--- EXERCISE INPUT ---

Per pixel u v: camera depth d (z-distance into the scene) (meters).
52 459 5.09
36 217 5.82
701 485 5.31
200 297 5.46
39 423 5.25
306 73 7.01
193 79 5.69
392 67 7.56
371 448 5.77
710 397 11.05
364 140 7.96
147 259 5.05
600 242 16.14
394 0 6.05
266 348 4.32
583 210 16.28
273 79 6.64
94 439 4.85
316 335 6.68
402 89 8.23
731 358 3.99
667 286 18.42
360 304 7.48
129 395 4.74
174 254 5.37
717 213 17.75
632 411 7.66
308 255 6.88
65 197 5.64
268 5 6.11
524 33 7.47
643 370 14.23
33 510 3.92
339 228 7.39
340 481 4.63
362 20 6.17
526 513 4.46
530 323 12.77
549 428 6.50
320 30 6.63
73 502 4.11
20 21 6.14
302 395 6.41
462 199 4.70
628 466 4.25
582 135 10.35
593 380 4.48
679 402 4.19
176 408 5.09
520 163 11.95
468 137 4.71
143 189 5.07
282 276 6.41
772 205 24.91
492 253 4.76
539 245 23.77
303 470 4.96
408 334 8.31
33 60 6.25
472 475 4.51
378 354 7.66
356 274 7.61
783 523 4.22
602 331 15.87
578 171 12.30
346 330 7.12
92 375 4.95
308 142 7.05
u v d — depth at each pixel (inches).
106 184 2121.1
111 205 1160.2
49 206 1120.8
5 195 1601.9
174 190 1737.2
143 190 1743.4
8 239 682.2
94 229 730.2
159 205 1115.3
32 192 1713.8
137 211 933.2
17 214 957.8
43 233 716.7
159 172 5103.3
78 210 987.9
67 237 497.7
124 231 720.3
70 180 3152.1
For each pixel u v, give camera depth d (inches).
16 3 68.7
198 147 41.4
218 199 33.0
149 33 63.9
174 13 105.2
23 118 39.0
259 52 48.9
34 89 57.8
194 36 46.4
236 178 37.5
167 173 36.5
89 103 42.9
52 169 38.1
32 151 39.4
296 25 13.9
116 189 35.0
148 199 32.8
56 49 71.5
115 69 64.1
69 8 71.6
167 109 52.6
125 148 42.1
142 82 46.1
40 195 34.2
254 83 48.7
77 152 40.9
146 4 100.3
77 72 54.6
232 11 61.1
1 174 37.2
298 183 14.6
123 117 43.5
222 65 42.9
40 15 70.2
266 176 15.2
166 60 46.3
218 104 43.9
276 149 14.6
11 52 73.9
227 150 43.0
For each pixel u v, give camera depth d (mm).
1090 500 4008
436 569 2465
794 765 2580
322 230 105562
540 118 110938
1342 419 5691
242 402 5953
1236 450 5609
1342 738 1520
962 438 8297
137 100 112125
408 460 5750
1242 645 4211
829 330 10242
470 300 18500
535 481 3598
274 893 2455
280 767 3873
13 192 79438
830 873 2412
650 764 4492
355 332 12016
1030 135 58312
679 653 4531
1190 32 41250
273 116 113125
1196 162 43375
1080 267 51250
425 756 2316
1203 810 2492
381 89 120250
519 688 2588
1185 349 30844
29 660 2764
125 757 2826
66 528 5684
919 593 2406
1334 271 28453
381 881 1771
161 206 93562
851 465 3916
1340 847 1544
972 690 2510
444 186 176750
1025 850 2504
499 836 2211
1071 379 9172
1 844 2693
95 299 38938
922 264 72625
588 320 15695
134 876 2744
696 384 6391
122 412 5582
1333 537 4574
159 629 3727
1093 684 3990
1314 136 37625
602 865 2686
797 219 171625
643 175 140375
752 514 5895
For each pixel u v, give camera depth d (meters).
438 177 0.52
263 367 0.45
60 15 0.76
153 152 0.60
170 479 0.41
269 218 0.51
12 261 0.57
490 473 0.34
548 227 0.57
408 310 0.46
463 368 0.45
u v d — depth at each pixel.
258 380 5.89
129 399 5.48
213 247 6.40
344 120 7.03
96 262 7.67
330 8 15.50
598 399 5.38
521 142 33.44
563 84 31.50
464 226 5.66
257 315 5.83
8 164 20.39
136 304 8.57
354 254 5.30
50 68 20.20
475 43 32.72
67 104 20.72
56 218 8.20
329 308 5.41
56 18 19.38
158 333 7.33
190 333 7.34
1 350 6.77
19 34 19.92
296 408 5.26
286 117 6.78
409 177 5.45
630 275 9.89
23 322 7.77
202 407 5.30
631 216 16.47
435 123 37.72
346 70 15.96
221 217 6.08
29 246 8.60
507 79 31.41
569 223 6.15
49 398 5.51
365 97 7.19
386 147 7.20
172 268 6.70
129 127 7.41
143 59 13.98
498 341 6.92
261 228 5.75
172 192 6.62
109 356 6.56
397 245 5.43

---

◆ GOAL OF THE EXERCISE
The output should be exactly the lines above from the line containing "56 18 19.38" to the line containing "261 228 5.75", inclusive, with no other lines.

◆ EXERCISE RESULT
56 18 19.38
158 333 7.33
190 333 7.34
1 350 6.77
19 34 19.92
296 408 5.26
286 117 6.78
409 177 5.45
630 275 9.89
23 322 7.77
202 407 5.30
631 216 16.47
435 123 37.72
346 70 15.96
221 217 6.08
29 246 8.60
507 79 31.41
569 223 6.15
49 398 5.51
365 97 7.19
386 147 7.20
172 268 6.70
129 127 7.41
143 59 13.98
498 341 6.92
261 228 5.75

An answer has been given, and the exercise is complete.